* [TEXT]:
December 4, 2014

Advanced Lighting Tips That'll Help You Pull the Perfect Chroma Key

When working with green screen, lighting is everything. (Almost)

The basics of pulling off a good chroma key are pretty straightforward: light evenly, put some distance between your subject and the green screen, etc. But, how do you know if you're lighting your scene evenly? If you said, "Um, just look at it with your eyeballs, dummy," you might be in for a very frustrating, very expensive and time consuming surprise in post.

* [LIST OF TASKS]:
(a) In the green screen lighting text, what are the two basics of a good chroma key that it names before "etc."?
(b) List every word or phrase the green screen lighting text uses to describe the surprise you might face in post.
(c) Pick up the green screen lighting text right after its last sentence and keep it going.

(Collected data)
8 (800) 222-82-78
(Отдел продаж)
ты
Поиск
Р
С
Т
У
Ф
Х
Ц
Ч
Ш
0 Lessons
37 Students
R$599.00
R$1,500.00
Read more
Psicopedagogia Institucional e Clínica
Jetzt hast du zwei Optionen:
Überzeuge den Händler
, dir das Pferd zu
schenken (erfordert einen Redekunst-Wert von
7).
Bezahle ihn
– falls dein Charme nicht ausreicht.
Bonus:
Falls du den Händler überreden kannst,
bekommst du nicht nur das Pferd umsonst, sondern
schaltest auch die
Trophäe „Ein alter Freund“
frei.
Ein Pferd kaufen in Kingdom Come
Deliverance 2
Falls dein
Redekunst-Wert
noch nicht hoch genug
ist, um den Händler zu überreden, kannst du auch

==

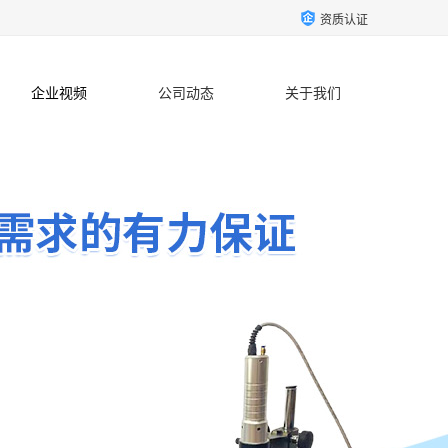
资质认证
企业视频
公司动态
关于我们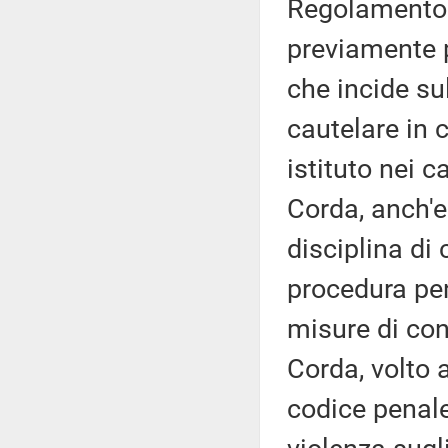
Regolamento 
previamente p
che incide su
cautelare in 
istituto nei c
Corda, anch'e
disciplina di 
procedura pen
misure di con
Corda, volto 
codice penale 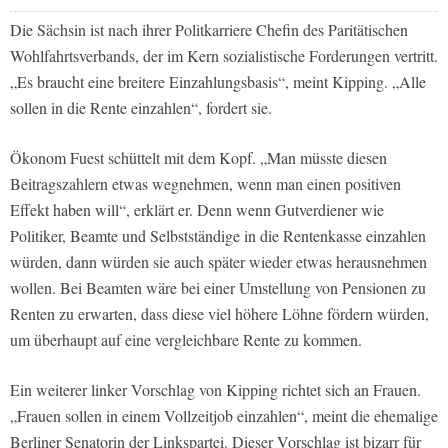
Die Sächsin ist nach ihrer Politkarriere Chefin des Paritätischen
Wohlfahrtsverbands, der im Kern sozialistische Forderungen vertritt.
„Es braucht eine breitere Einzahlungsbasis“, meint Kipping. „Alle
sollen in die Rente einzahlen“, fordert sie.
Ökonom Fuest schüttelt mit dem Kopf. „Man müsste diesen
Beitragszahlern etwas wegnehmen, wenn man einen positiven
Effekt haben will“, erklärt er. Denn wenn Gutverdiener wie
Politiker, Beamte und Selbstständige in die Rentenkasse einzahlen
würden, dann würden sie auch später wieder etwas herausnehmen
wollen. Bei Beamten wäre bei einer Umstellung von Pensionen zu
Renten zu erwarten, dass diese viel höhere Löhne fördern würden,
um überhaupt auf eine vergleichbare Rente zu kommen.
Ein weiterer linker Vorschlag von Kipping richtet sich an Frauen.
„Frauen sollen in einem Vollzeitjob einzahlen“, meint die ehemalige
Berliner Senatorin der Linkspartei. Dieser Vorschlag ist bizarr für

---

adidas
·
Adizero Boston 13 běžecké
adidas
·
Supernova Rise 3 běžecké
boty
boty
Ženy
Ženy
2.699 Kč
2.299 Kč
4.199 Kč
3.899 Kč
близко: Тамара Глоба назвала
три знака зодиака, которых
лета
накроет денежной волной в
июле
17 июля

* [EXPECTED OUTPUTS]:
(a) Light evenly, and put some distance between your subject and the green screen.

(b) frustrating, expensive, time consuming

(c)
That's why this lighting tutorial from director/cinematographer Matthew Rosen is so helpful. In it, Rosen shows you how to use a waveform monitor to make sure that your chroma is balanced, how to expose correctly using color bars, and how to set your shutter speed to reduce motion blur. (Rosen says "shutter angle" which is essentially the same thing, only it's typically the term used when using film cameras -- or Blackmagic cameras.) Check it out below:

Remember to consider this before you start setting up your green screen: your needs are going to change depending on how large of an area you're trying to pull a key from. Rosen's area is pretty big -- considering the size most low-budget filmmakers and web series videomakers use -- and because of this, he had to use a lot of lighting to properly expose the screen and balance the light. Now, if you're going for the size of a medium shot to a close up, you're obviously not going to need as much lighting. If you're trying to get a wide shot or larger, you're going to need more. 

If you're a professional who works in a large studio and has access to the lighting gear used by Rosen in the video, excellent! The video definitely gave you some tips that you can try out on your projects. However, if you don't have access to this type of equipment, you'll have to find some cheap and easy lighting workarounds, and we've got a ton of them here in our archives.

How do you light for a chroma key? What kinds of lights, materials, cameras, etc. work best, in your opinion, when working with green/blue screen? Share your tips in the comments below.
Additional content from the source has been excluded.